How are we supposed to explain (rationally and Scripturally) three Persons who are self-existent in se? Do we not have three gods in this situation? Is it not contradictory to speak of tres personae una in substantia sui generis? Trinitarian scholar Robert Knopp demonstrates the problems with viewing the Godhead as three self-existent centers of consciousness. As we read the Biblical testimony, we must acknowledge that Jesus is said to be self-existent. Yet what is the ground of his self-existence? Is Jesus in his very being capable of functioning as his own Autopator?
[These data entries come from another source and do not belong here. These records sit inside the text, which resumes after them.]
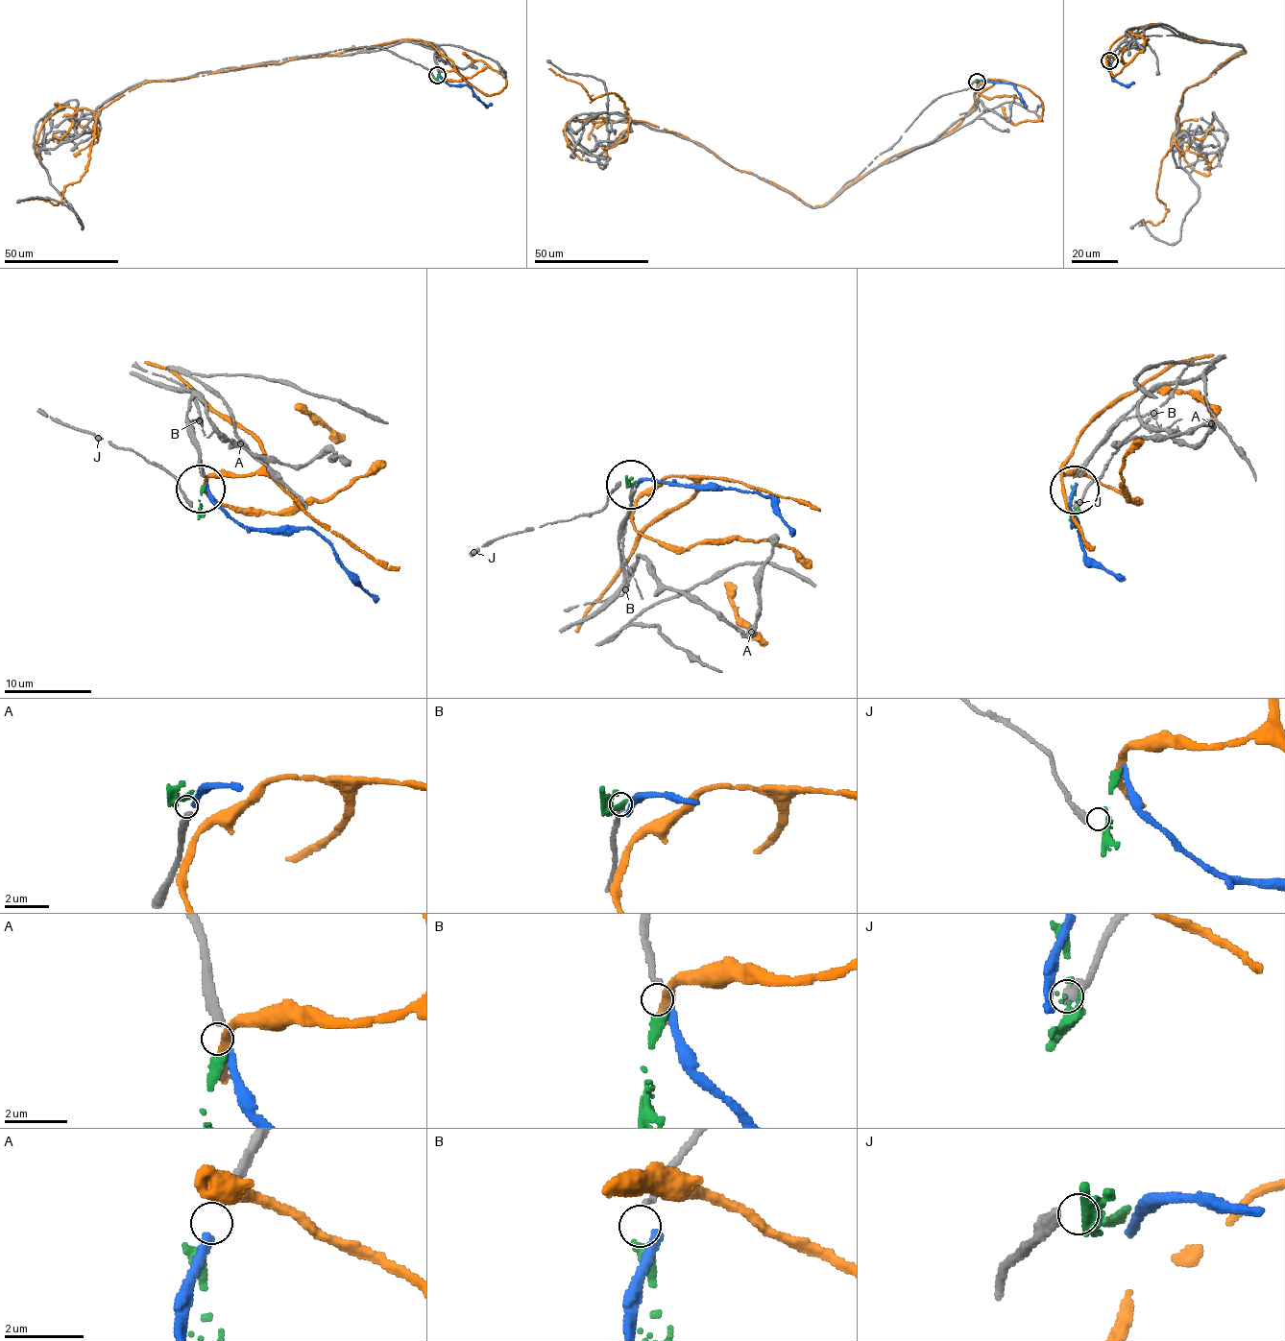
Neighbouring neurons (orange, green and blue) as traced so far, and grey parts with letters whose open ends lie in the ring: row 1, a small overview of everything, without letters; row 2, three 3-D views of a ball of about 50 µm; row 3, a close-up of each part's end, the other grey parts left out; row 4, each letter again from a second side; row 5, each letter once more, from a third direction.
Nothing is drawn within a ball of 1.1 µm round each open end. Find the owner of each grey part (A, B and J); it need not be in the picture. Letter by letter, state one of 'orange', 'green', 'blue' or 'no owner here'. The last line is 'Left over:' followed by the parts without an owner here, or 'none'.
A: blue
B: green
J: no owner here
Left over: J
Does he need (logically or ontologically) a distinct Autopator to account for his aseity?
Knopp endeavors to handle these difficulties when exegeting John 5:26, where we are told that the Father has given the Son "self-existence" (Amplified Bible). He offers these remarks: "It is obviously contradictory to say that the Father gives the Son life in himself . . . How then can the Son have life in himself if he has been given it by the Father? John is trying to make human language do what it cannot do--express the infinite--and of course his human language breaks down in the attempt, as must all theological language that tries to express divine mystery" (Knopp 274).
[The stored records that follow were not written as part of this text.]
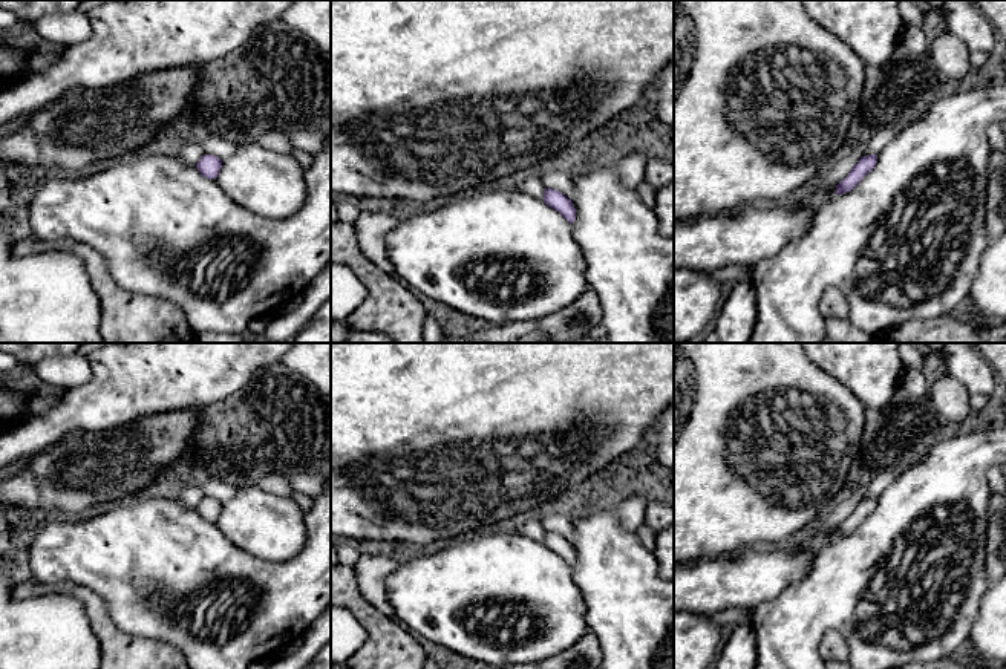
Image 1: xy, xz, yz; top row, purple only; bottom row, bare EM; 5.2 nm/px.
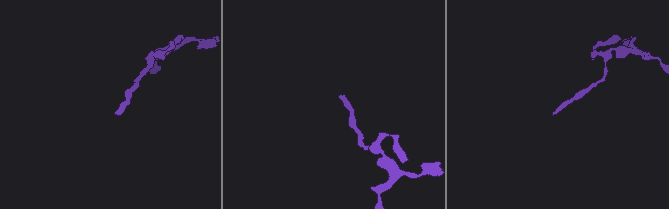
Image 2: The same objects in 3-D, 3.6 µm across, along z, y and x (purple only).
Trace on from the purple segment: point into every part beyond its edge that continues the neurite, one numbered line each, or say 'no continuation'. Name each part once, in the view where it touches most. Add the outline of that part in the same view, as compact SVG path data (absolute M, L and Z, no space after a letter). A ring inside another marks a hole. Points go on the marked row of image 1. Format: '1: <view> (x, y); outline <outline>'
no continuation

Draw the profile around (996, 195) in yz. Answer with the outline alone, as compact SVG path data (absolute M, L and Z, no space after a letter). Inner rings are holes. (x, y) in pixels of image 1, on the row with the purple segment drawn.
M992 152L988 162L986 236L995 242L1006 228L1006 152Z

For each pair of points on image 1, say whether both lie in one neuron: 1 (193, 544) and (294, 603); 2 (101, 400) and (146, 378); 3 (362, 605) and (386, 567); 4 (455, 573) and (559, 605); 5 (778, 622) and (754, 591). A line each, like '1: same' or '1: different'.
1: same
2: same
3: different
4: same
5: different

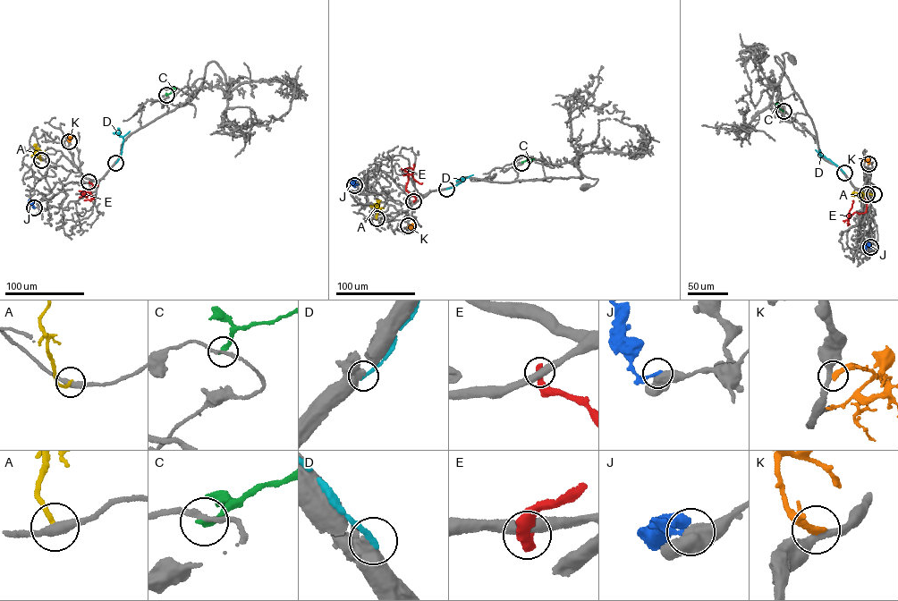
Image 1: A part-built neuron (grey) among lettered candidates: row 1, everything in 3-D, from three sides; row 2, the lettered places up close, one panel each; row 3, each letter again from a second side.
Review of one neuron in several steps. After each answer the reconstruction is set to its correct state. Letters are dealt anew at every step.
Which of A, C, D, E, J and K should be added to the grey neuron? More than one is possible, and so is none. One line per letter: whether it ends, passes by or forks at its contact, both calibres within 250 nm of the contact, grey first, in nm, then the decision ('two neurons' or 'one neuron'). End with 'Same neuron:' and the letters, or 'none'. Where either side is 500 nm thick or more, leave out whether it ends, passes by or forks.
A: it ends; calibres 360 and 200 nm; two neurons
C: it ends; calibres 200 and 240 nm; two neurons
D: calibres 750 and 240 nm; two neurons
E: calibres 440 and 500 nm; two neurons
J: it ends; calibres 460 and 240 nm; two neurons
K: it ends; calibres 360 and 400 nm; two neurons
Same neuron: none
It is obvious at this point that Knopp is trapped in a cognitive labyrinth from which he tries to extricate himself via linguistic acrobatics. Knopp is hard pressed to explain how Jesus can be God and be self-existent while looking to his Father to supply aseity. He appeals to the failure of language to adequately express John's thoughts. Such invocations--although possibly well-intentioned--are factually erroneous. Knopp therefore concludes: "[John] is saying that by generation the Son derives his life from the Father and that, nevertheless, this divinely generated life is
the very life of God, the very being of God, absolute equality with the Father" (Knopp 274). While seemingly, the writer has successfully delivered himself from the pit of contradiction, he has done nothing more than stay the inevitable. Furthermore, some trinitarians would take exception to Knopp's idea of divine generation.
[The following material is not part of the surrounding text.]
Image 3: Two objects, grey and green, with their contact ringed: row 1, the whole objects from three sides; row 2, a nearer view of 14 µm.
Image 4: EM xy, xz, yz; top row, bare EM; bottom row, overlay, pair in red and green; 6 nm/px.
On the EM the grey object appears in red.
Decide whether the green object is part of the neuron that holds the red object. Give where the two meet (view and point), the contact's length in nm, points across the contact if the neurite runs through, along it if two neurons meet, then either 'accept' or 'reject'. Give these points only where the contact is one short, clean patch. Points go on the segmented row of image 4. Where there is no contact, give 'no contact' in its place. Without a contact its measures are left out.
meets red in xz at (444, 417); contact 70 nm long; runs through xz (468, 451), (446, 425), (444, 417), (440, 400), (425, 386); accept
For example, Spiros Zodhiates writes that there is no evidence in the Bible for such a phenomenon as divine begettal (Cf. Zodhiates' comments on Col. 1:15 in his word study). Leonard Hodgson also notes that such theological positing could be the result of pagan philosophy that has not "fully assimilated the Christian revelation." As noted by these scholars, the concept of derived divinity raises many seemingly insoluble problems. The problems associated with the divine generation concept have caused some theologians to contend that each individual Personage in the Godhead does not enjoy a se esse independently. Rather, the Godhead as a whole is self-existent. Therefore, the Father cannot exist without the Son (or the Holy Spirit) and the Son cannot exist without the Father (or the Holy Spirit), and the Holy Spirit cannot exist without the Father or the Son (because a se esse is a collective experience).
By resorting to this explanation, however, even more difficult questions are raised. How is it possible for a persona in the Godhead to enjoy deity in the fullest sense, yet not exemplify personal aseity? Where in the Bible is it ever intimated that the Father needs the Son or Holy Spirit to exist? Where are we ever told that the Holy Spirit is dependent upon the Son for existence? Truly, examining the issue of aseity in relation to the Trinity raises many dilemmas for those who propagate this confusing doctrine. In Eastern Orthodoxy, the idea of the Father being dependent upon the Son or the Holy Spirit has normally been viewed with repugnance. Orthodox theologians generally have viewed the Father as the pele [source], the arche [principle], and the aitia [cause] of the Godhead.